A Canadian horror film from 2008, set almost entirely inside a radio studio in the town of Pontypool, Ontario. Swaggering shock jock Grant Mazzy has just been hired by the local radio station, and this particular day sees the snowstorm from hell descend on Pontypool. After a strange encounter with a nonsensical woman who staggers off into the storm, he gets to work - immediately butting heads with producer Sydney Briar, who's assisted by staff member (and Afghanistan vet) Laurel-Ann Drummond.Then, the Zombie Apocalypse happens. Well, kind of. The infection is spread through the English language itself, in certain words (frequently terms of endearment) that get caught in the throats of the infectees and eventually drives them from Madness Mantra-sprouting lunacy to full-on monsters. Trapped in the snowstorm, the three try to keep track of the situation through the radio, and eventually face a zombie siege.
An Aesop: During his anti-establishment tirade, Mazzy concludes that society duly deserved this virus, as it had already perverted language beyond all recognition.
A Real Man Is a Killer: Subverted. After Grant and Sydney kill the infected girl from Lawrence and the Arabians in self-defense, Grant is reluctant to admit that they both killed her.
The BBC: Pretty soon, the Pontypool situation becomes headline news.
Apocalypse How: Presumably class 1 if the infection is contained to the English language; class 2 or 3 if it jumps to other languages. The events during the end credits suggest that a class 1 event is imminent, given that the infection is spreading.
Bilingual Bonus: The infection is only spread through the English language. Speak French, and you won't get infected.

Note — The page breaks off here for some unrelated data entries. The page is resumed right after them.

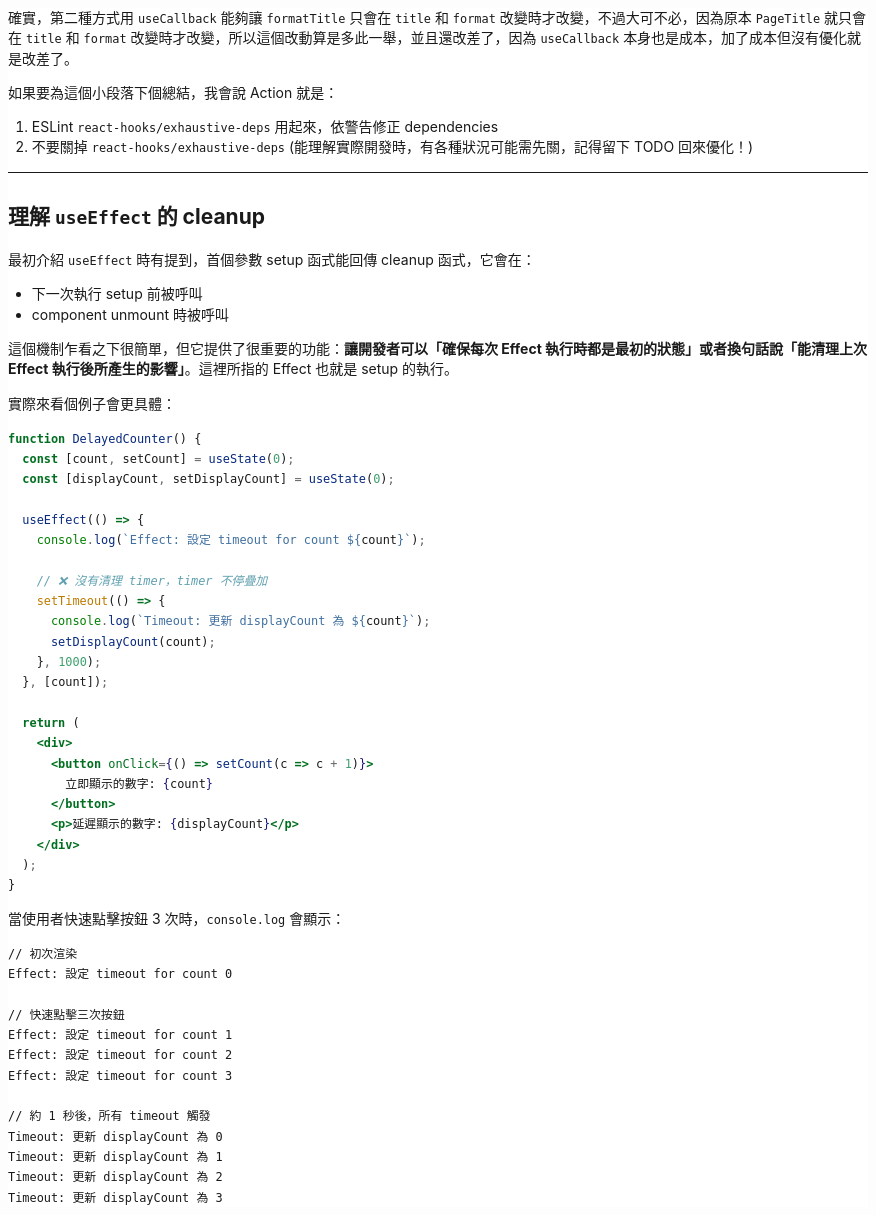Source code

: 確實，第二種方式用 `useCallback` 能夠讓 `formatTitle` 只會在 `title` 和 `format` 改變時才改變，不過大可不必，因為原本 `PageTitle` 就只會在 `title` 和 `format` 改變時才改變，所以這個改動算是多此一舉，並且還改差了，因為 `useCallback` 本身也是成本，加了成本但沒有優化就是改差了。

如果要為這個小段落下個總結，我會說 Action 就是：

1. ESLint `react-hooks/exhaustive-deps` 用起來，依警告修正 dependencies
2. 不要關掉 `react-hooks/exhaustive-deps` (能理解實際開發時，有各種狀況可能需先關，記得留下 TODO 回來優化！)

---

## 理解 `useEffect` 的 cleanup

最初介紹 `useEffect` 時有提到，首個參數 setup 函式能回傳 cleanup 函式，它會在：

- 下一次執行 setup 前被呼叫
- component unmount 時被呼叫

這個機制乍看之下很簡單，但它提供了很重要的功能：**讓開發者可以「確保每次 Effect 執行時都是最初的狀態」或者換句話說「能清理上次 Effect 執行後所產生的影響」**。這裡所指的 Effect 也就是 setup 的執行。

實際來看個例子會更具體：

```jsx
function DelayedCounter() {
  const [count, setCount] = useState(0);
  const [displayCount, setDisplayCount] = useState(0);

  useEffect(() => {
    console.log(`Effect: 設定 timeout for count ${count}`);
    
    // ❌ 沒有清理 timer，timer 不停疊加
    setTimeout(() => {
      console.log(`Timeout: 更新 displayCount 為 ${count}`);
      setDisplayCount(count);
    }, 1000);
  }, [count]); 

  return (
    <div>
      <button onClick={() => setCount(c => c + 1)}>
        立即顯示的數字: {count}
      </button>
      <p>延遲顯示的數字: {displayCount}</p>
    </div>
  );
}
```

當使用者快速點擊按鈕 3 次時，`console.log` 會顯示：

```
// 初次渲染
Effect: 設定 timeout for count 0

// 快速點擊三次按鈕
Effect: 設定 timeout for count 1
Effect: 設定 timeout for count 2
Effect: 設定 timeout for count 3

// 約 1 秒後，所有 timeout 觸發
Timeout: 更新 displayCount 為 0
Timeout: 更新 displayCount 為 1
Timeout: 更新 displayCount 為 2
Timeout: 更新 displayCount 為 3
```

"This is Grant Mazzy for CSLY Radio Nowhere. ...And I'm still here, you cocksuckers."
Downer Ending: It's a zombie film, what would you expect? Though Grant and Sydney have found a (theoretical) way to cure the infection, the town gets bombed anyway. It doesn't stop the spread, though; the closing credits are a voice-over montage of other radio stations and callers reporting the beginnings of the same strange events in Pontypool. The last lines we hear are the BBC anchor repeating "Pontypool, Pontypool", sounding rather bewildered.
Gainax Ending: In a quirky twist, Mazzy and Syd's supposed deaths are followed more black & white footage, except they're dressed as a couple of Tarantino-style hipsters (!). The color gradually returns as Mazzy Quips to Black.

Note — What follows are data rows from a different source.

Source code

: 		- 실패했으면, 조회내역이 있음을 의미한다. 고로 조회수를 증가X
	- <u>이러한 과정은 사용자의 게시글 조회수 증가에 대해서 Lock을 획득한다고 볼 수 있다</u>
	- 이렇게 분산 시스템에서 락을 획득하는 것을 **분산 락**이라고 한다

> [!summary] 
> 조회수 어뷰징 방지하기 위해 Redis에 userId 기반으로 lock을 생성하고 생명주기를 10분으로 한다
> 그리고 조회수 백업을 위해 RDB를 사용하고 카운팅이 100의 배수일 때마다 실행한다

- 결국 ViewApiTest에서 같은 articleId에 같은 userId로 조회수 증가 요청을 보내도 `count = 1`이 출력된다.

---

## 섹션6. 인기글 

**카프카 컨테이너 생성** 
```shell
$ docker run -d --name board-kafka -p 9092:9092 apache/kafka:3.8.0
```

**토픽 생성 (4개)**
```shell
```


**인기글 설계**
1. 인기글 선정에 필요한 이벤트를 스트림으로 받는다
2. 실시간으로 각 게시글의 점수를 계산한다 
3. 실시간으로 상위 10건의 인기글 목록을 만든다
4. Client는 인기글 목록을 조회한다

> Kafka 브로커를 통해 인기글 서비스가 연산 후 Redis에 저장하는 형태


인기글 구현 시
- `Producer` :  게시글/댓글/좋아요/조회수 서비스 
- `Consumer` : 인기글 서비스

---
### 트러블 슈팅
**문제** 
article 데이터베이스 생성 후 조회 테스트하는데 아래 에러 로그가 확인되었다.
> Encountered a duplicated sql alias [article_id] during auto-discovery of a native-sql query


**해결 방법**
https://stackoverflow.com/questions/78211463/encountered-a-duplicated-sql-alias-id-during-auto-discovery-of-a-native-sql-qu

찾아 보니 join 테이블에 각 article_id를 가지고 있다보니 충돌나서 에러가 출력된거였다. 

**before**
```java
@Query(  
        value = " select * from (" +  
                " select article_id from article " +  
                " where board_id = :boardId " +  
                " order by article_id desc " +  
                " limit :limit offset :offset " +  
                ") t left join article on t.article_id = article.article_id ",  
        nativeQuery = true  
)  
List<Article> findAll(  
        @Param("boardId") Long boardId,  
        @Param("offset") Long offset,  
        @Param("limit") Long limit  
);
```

Double Speak: Mendez comes up with this method of evading infection. Mazzy takes it a step further by substituting "kill" for "kiss", and so on.
Gory Discretion Shot: The camera focuses on a wall poster advertising the station as Grant and Sydney kick a twelve-year-old zombie to death.
Heroic Sacrifice: Mendez, the doctor, sacrifices his life to save Mazzy and Sydney from the infected.
Hoist by His Own Petard: Sort of, when the BBC calls and gets Mazzy on the air. He's usually the one asking the questions...
Hope Spot: When Grant realizes how the disorder is spread and attempts to broadcast the "cure" over the airwaves.
Horror Doesn't Settle for Simple Tuesday: The film happens entirely in one February 14th, Valentine's Day. This is part of the plot, because as stated above the virus is spread with terms of endearment and baby talk, and lovers are prone to do that on Valentine's Day.
Infant Immortality: Averted. Mazzy and Sydney are attacked by the youngest member of Lawrence and the Arabians, who showed earlier the signs of infection and are forced to kill her.
Insane Troll Logic: The cure. In the end, Mazzy gives an impassioned speech filled with this, imploring his audience to "stop making sense."
Madness Mantra: Subverted. While people infected with the disease speak in madness mantras, the doctor hypothesizes that this is actually their brains trying to fight off the madness by making the diseased words incomprehensible.
Nice Job Breaking It, Hero: Possibly. Given the way the virus spreads, Sydney theorizes that they might have propagated it through repeated mention of Honey the missing cat. Grant initially thinks she's off her rocker, but later it's suggested she might be right.
Not Using the Z Word: The producers stress that the infectees are not zombies, but "conversationalists".
Oh Crap: "Do not translate... this... message." Oops.
Mendez: It may be...boundless! It may be... a God-bug! Mazzy:Okay, Dr. Mendez, look: I don't even believe in UFOs, so I'm—I've gotta stop you right there with that "God-bug" thing. Mendez: Oh, really? Well, that's very sensible because UFOs don't exist.
Zombie Infectee: Numerous. The first one is the woman from the beginning of the film. Laurel-Ann soon becomes one. So does Sydney, but she gets better. Grant has a brief brush with The Virus, but his command of language seems to ensure his immunity.